From the records below, extract only the lines running from the line with "Струны для укулеле" to the line with "വകുപ്പ് മുന്നറിയിപ്പ് നൽകി.", both lines included, reproducing them exactly.

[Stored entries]
______
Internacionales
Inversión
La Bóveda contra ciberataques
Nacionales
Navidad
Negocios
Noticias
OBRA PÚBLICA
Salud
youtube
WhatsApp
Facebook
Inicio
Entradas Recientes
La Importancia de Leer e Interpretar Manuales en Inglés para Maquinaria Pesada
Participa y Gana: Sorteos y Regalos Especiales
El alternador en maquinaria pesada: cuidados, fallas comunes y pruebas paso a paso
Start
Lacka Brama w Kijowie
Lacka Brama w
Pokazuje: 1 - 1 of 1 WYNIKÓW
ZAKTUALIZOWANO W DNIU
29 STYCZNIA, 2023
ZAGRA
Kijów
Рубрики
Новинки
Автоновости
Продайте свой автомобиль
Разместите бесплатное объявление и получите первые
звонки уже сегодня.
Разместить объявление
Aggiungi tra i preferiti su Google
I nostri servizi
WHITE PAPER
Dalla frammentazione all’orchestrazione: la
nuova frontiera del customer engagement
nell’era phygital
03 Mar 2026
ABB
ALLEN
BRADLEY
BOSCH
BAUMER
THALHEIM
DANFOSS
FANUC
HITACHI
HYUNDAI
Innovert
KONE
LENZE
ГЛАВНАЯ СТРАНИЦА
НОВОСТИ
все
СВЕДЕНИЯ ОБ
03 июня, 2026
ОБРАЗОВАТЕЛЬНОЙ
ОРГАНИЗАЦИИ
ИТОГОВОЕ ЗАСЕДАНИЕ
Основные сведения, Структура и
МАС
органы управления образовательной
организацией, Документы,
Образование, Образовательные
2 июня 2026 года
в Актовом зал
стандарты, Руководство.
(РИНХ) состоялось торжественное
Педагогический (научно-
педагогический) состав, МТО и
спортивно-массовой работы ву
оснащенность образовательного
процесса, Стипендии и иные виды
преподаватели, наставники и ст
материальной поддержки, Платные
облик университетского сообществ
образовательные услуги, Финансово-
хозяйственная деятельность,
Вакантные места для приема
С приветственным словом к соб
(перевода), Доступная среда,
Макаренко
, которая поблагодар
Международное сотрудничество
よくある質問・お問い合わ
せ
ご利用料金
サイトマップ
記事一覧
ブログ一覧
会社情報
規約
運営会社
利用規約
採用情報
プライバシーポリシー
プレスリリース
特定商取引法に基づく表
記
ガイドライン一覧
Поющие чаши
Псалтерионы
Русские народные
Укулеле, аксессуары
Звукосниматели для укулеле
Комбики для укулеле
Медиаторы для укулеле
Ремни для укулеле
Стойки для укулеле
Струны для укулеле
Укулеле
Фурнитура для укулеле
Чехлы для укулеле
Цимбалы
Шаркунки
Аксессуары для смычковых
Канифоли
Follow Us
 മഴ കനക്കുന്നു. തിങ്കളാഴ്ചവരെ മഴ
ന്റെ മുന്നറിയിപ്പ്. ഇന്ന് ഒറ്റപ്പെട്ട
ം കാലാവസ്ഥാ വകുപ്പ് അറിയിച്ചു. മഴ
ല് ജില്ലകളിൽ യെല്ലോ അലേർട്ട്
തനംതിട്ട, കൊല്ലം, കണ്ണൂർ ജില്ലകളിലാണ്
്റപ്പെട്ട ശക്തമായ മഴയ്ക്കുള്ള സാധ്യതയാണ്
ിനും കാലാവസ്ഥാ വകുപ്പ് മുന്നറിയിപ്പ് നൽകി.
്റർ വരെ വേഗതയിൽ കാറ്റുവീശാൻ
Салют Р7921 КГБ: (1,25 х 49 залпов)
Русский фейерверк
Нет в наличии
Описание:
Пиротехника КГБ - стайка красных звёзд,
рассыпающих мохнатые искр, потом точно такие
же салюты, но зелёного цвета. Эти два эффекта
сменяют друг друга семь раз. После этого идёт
______
Response box
Струны для укулеле
Укулеле
Фурнитура для укулеле
Чехлы для укулеле
Цимбалы
Шаркунки
Аксессуары для смычковых
Канифоли
Follow Us
 മഴ കനക്കുന്നു. തിങ്കളാഴ്ചവരെ മഴ
ന്റെ മുന്നറിയിപ്പ്. ഇന്ന് ഒറ്റപ്പെട്ട
ം കാലാവസ്ഥാ വകുപ്പ് അറിയിച്ചു. മഴ
ല് ജില്ലകളിൽ യെല്ലോ അലേർട്ട്
തനംതിട്ട, കൊല്ലം, കണ്ണൂർ ജില്ലകളിലാണ്
്റപ്പെട്ട ശക്തമായ മഴയ്ക്കുള്ള സാധ്യതയാണ്
ിനും കാലാവസ്ഥാ വകുപ്പ് മുന്നറിയിപ്പ് നൽകി.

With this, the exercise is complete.